Elle raconte éga­le­ment com­ment Jean-David Mor­van a réussi à la convaincre, avec l’aide de Jean-Louis Boc­quet, de par­ti­ci­per au scé­na­rio de la pré­sente bande des­si­née. On entre dans un témoi­gnage unique, celui d’une femme qui fera de l’engagement pour la liberté, pour la vérité, le fil rouge de sa vie.

L’album débute en 1931 dans le vil­lage de la Somme ou Made­leine est née de parents ins­ti­tu­teurs. Elle aime lire et grim­per aux arbres. C’est là que des galo­pins de son âge viennent la cher­cher car ils ont trouvé un obus de la Grande Guerre. Sa mère l’appelle et quand elles repartent, elles entendent l’explosion qui tue les gar­çons. C’est son pre­mier contact avec la guerre et ses drames.
En 1939, son père, éga­le­ment chas­seur, lui apprend à se ser­vir d’un fusil, à conduire une auto­mo­bile. Mais, en 1940, sur les routes de l’exode, elle vit les mitraillages des stu­kas alle­mands. De retour à Amiens, elle est humi­liée par des Alle­mands. Elle décide alors de trou­ver ceux que les enne­mis appellent les ter­ro­ristes et de se battre à leurs côtés.

La tuber­cu­lose la rat­trape après le ter­rible choc émo­tion­nel causé par la mort de son grand-père dont elle dit : “…cer­tai­ne­ment l’homme que j’ai le plus aimé dans toute ma vie.” Elle part pour un sana­to­rium près de Gre­noble. Or, elle n’a que seize ans et pour l’accompagner son ancienne logeuse pro­pose l’aide son fils. Celui-ci la rejoint à Chalon-sur-Saône pour lui faire pas­ser la ligne de démar­ca­tion. En atten­dant la pos­si­bi­lité de pas­ser, il l’emmène à l’hôtel où il la vio­lera.
Et, c’est un gar­çon ren­con­tré pen­dant son séjour au sana­to­rium, dont elle tombe amou­reuse, qui va lui faire accom­plir ses pre­mières mis­sions. Puis elle com­mence à s’investir pour des actions plus importantes…

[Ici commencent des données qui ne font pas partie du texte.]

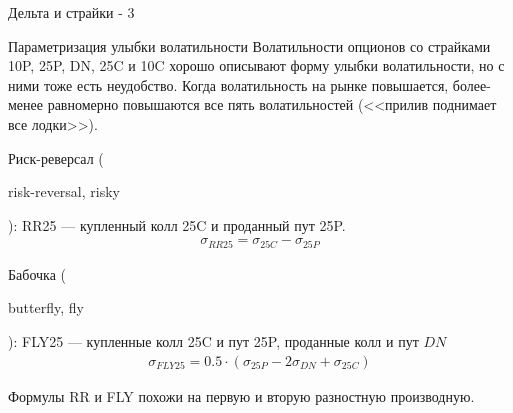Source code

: \documentclass{beamer}
\newcommand{\en}[1]{\begin{otherlanguage}{english}#1\end{otherlanguage}}
\begin{document}
\begin{frame}{Дельта и страйки - 3}
\centering
{}
\end{frame}



\begin{frame}{Параметризация улыбки волатильности}
\justify
Волатильности опционов со страйками 10P, 25P, DN, 25C и 10C хорошо описывают форму улыбки волатильности, но с ними тоже есть неудобство. Когда волатильность на рынке повышается, более-менее равномерно повышаются все пять волатильностей (<<прилив поднимает все лодки>>).

\justify
\alert{Риск-реверсал} (\en{risk-reversal, risky}): RR25 --- купленный колл 25C и проданный пут 25P.
\begin{align*}
\sigma_{RR25} = \sigma_{25C} - \sigma_{25P}
\end{align*}

\justify
\alert{Бабочка} (\en{butterfly, fly}): FLY25 --- купленные колл 25C и пут 25P, проданные колл и пут $DN$
\begin{align*}
\sigma_{FLY25} = 0.5\cdot(\sigma_{25P} - 2\sigma_{DN} + \sigma_{25C})
\end{align*}

\justify
Формулы RR и FLY похожи на первую и вторую разностную производную.
\end{frame}
\end{document}
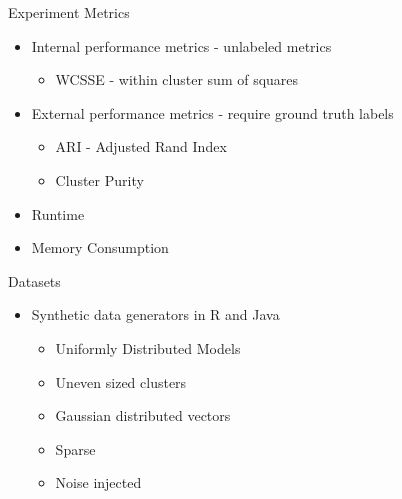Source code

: \documentclass[12pt]{beamer}
\begin{document}
\begin{frame}[plain]{Experiment Metrics}
 \begin{itemize}
  \item Internal performance metrics - unlabeled metrics
  \begin{itemize}
    \item WCSSE - within cluster sum of squares
  \end{itemize}
  \item External performance metrics - require ground truth labels
  \begin{itemize}
    \item ARI - Adjusted Rand Index
    \item Cluster Purity
  \end{itemize}
  \item Runtime
  \item Memory Consumption
 \end{itemize}
\end{frame}

\begin{frame}[plain]{Datasets}
\begin{itemize}
 \item Synthetic data generators in R and Java
 \begin{itemize}
   \item Uniformly Distributed Models
   \item Uneven sized clusters
   \item Gaussian distributed vectors
   \item Sparse
   \item Noise injected
\end{itemize}
\end{itemize}
\vspace*{-2\bigskipamount}
 \begin{table}
\centering
{}
\end{table}
\end{frame}
\end{document}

C’est à un tra­jet de vie, d’engagement que cet album nous convie à décou­vrir, l’existence dans des condi­tions dif­fi­ciles d’une jeune femme volon­taire, déter­mi­née, au carac­tère bien trempé. Le récit décrit un quo­ti­dien banal, une suite de faits qui ne relèvent pas de l’héroïsme à la façon de super­hé­ros ou d’un James Bond.
C’est le cou­rage pour mener à bien des actions mal­gré la ten­sion constante face à un dan­ger connu mais incer­tain dans son arrivée.

Ce pre­mier tome d’une tri­lo­gie se ter­mine par un récit en quatre pages où Jean-David Mor­van, cro­qué par Domi­nique Ber­tail, raconte avec beau­coup d’humour ses contacts avec Made­leine pour la convaincre. Quatre autres planches inti­tu­lées Quelques sou­ve­nirs sup­plé­men­taires, donnent en rédac­tion­nel illus­tré des pré­ci­sions sur cer­tains lieux, cer­tains des pro­ta­go­nistes de l’histoire.
Le gra­phisme de Domi­nique Ber­tail, qui réa­lise des­sin et cou­leurs, est superbe. Il mixte des traits encrés avec un lavis bleu du plus bel effet pour des des­sins réa­listes qui accrochent le regard. Il mul­tiple les angles de vues, pro­pose des per­son­nages expres­sifs repré­sen­tés avec élé­gance. Il les place dans des décors où il s’autorise de belles perspectives.

Ce pre­mier volume est remar­quable à tous points de vue, tant pour la force du témoi­gnage, sa res­ti­tu­tion, que pour des planches par­ti­cu­liè­re­ment attractives.

serge per­raud

Made­leine Rif­faud & Jean-David Mor­van (scé­na­rio), Domi­nique Ber­tail (des­sin et cou­leurs), Éloïse de la Mai­son (archives), Made­leine résis­tante - t.01 : La Rose dégou­pillée, Dupuis, coll. “Aire Libre”, août 2021, 128 p. – 23,50 €.